Moderna, named affectionately after “modified RNA”, utilises novel biotechnology to implement virus protection in a noninvasive manner. mRNA is synthesized as a faithful copy of DNA code and then moves out of the nucleus to the cytoplasm of the cell. Here, the ribosomes (almost like little protein production factories) translate mRNA code into proteins, which in turn activate the real work of the cell and all of the chemical processes that comprise life. The process Moderna has perfected involves modifying mRNA by transfecting it into human cells and then differentiating it into bone marrow stem cells, a highly technical procedure involving numerous complex ingredients, DNA and mRNA production in specialised facilities, and combining mRNA and lipids into lipid nanoparticles (LNPs).
We might consider a cell’s DNA like a recipe, a list of instructions to make a DNA that carries out the cell’s function. Through transcription, mRNA forms a strand of nucleotides (the molecules which make up RNA and DNA) that match up with the nucleotides on the one side of a DNA helix. The RNA is carried into the cytoplasm where translation uses the mRNA’s decoded recipe to produce proteins. Moderna’s vaccine produces the custom-built mRNA which produces the COVID virus’ unique ‘spike protein’, the mechanism used to attach to and infect healthy cells. When the vaccine has been broken down, spike protein production halts, but your cells are primed with the specific antibody selection it needs to tackle a real viral threat in the future.
Last week it was reported that independent researchers published the putative (read: certain yet not legally permitted) sequences for Moderna mRNA vaccine on Github. Bert Hubert and the Stanford team had received permission from FDA to obtain leftover vaccine portions, so it would be technically possible to produce one’s own vaccination at home.
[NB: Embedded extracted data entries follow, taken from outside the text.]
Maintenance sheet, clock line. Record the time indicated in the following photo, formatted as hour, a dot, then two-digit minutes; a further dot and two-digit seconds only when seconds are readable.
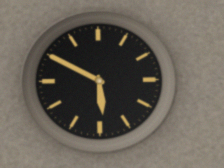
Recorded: 5.50
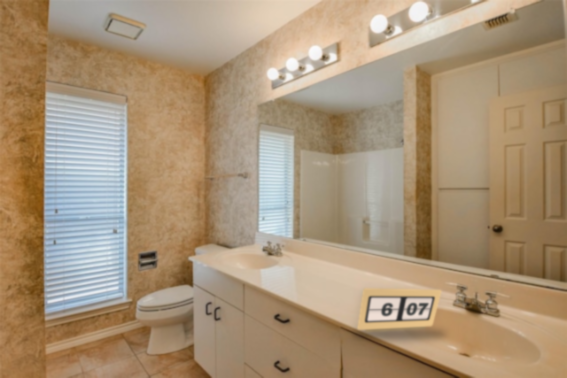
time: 6:07
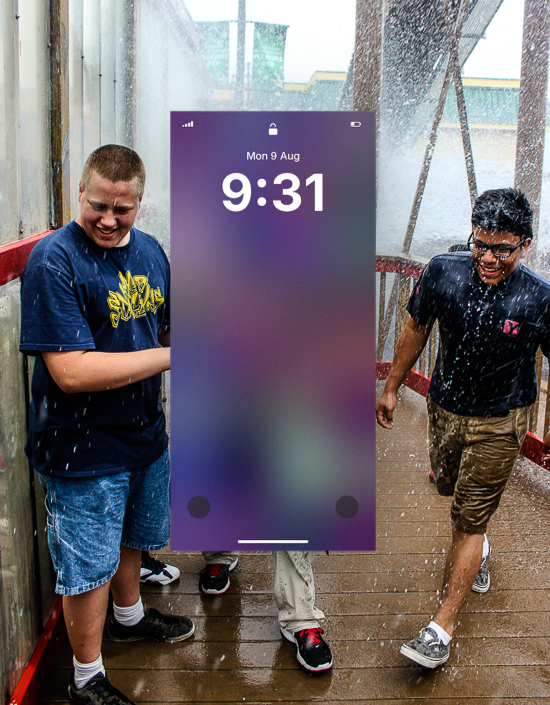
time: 9:31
The two researchers did not receive any objection from Moderna because not only is combining mRNA and liquid into lipid nanoparticles and extremely specialised task known by few, but every step is fraught with technical difficulty, such that even merely producing a vaccine would be next to impossible, let alone distribution! Despite the 4284 character-long ‘code’ of the BNT162b2 vaccine being freely available for oglers at Github, Moderna is confident no hackers will be biting off their profits any time soon. RNA is a tiny biological system that is utilised in infinite process at any given moment, so the future prospects for Moderna’s research goes far beyond the scope of merely COVID-19: it currently has 24 mRNA development programs in its portfolio with 13 having entered clinical studies! Moderna Inc. was named Fact Company’s Most Innovative Company for 2021, and in a company that last year hired only 1,200 people, developing a vaccine within 12 months is no easy feat. Moderna will see breakthroughs in therapeutic trials due simply to its sheer capacity for research, and its innovation, coupled with expanding production capacity sets it apart as one to watch.